Logo cedinho o gado se esparramava pela relva, mastigando preguiçosas touceiras de capim... Depois, de tanto ruminar, seguiam em fila indiana até o generoso lago dos lírios d'água, saciavam a sede, deitavam-se e faziam a sesta nas sombras das árvores colossais.

Foto: Arquivo pessoal

Mamãe levantava com o canto do galo, o sol ainda dormia e, enquanto todos levantavam, o bolo de fubá e as bolachinhas de nata já estavam na mesa e, sobre o fogão de lenha, o bule do café emanava o melhor cheiro de nossas vidas.

As galinhas já rodeavam o quintal, esperando que mamãe atirasse generosas "mãozadas" do milho que colhemos e debulhamos na segunda-feira.

Os patos, marrecos e as angolinhas se juntavam às galinhas naquele banquete de quirera e grãos de milho.

Mamãe e as irmãs seguiam, bem cedinho, para a bica d'água - para bater roupa na tábua de peroba...  Nós éramos escalados para recolher os ovos dos ninhos, tratar dos porcos e cuidar da horta.

Papai e os irmãos mais velhos arreavam a mula para passar o arado de bico e fazer a semeadura dos nossos alimentos, nas sextas-feiras era dia de matar porco, tanto para nosso consumo quanto para um açougueiro que vinha da cidade buscar suas encomendas!

Os estudos eram na escolinha de tábuas do bairro rural, da doce professora Djanira, meu primeiro amor de menino!

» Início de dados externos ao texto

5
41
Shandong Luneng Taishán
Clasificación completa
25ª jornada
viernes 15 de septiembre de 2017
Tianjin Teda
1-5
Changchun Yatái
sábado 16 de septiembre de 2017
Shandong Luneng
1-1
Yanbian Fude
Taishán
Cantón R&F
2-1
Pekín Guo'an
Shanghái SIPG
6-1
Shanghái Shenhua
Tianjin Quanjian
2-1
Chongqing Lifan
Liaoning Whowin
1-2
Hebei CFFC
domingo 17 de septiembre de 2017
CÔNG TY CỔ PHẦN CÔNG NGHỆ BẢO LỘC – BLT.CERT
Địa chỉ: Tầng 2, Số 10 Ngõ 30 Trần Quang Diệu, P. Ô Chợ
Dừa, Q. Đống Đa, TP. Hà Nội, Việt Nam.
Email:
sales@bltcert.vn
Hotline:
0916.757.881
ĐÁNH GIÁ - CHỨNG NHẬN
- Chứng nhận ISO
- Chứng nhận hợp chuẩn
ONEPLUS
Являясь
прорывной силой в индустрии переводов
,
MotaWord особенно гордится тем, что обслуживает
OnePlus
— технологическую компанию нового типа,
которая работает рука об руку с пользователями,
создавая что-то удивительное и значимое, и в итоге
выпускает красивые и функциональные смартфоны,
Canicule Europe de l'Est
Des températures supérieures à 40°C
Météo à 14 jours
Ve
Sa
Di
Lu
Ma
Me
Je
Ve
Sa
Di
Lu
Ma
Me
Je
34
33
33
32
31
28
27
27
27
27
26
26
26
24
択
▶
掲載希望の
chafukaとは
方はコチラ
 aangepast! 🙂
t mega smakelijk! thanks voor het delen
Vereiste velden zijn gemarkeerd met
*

No domingo, mamãe, com chuva ou sol, nos obrigava assistir a missa na Capela do lugar, vestíamos nossa melhor roupa, eu do meu lado, nem prestava atenção nas homilias, ia mesmo era paquerar a filha do dono da venda.

Vez em quando papai e mamãe iam sozinhos para a cidade, traziam uma demasiada quantidade de tecidos para mamãe fazer roupas, na sua surrada máquina de costura.

Nem tudo era trabalho e obrigações, tínhamos o tempo ao nosso favor... Podíamos caçar de estilingue, pescar lambaris no lago dos lírios d'água e, inventivos, construíamos nossos próprios brinquedos.

A vida seguia calma e feliz, parecia uma paz eterna.

Não sei de quem foi a ideia de virmos para a cidade, a verdade, única, é que perdemos a simplicidade para tornarmos escravos de um estranho mundo, de estranhas pessoas e estranhas vozes.

Perdemos o controle sobre nossas vidas e do nosso tempo... Tempo que começava com o cantar do galo até o cair da noite, quando a gente se reunia na varanda para comer bolo com café e entoar "Utopia", canção do Padre Zezinho (vídeo abaixo).

Hoje, voltando ao sítio que foi nosso, reencontrei os verdadeiros donos do tempo: os lírios d'água... Eles nos hipnotizam de tal forma que acabamos por esquecer que a vida não é um lago florido engolindo pingos de chuva!!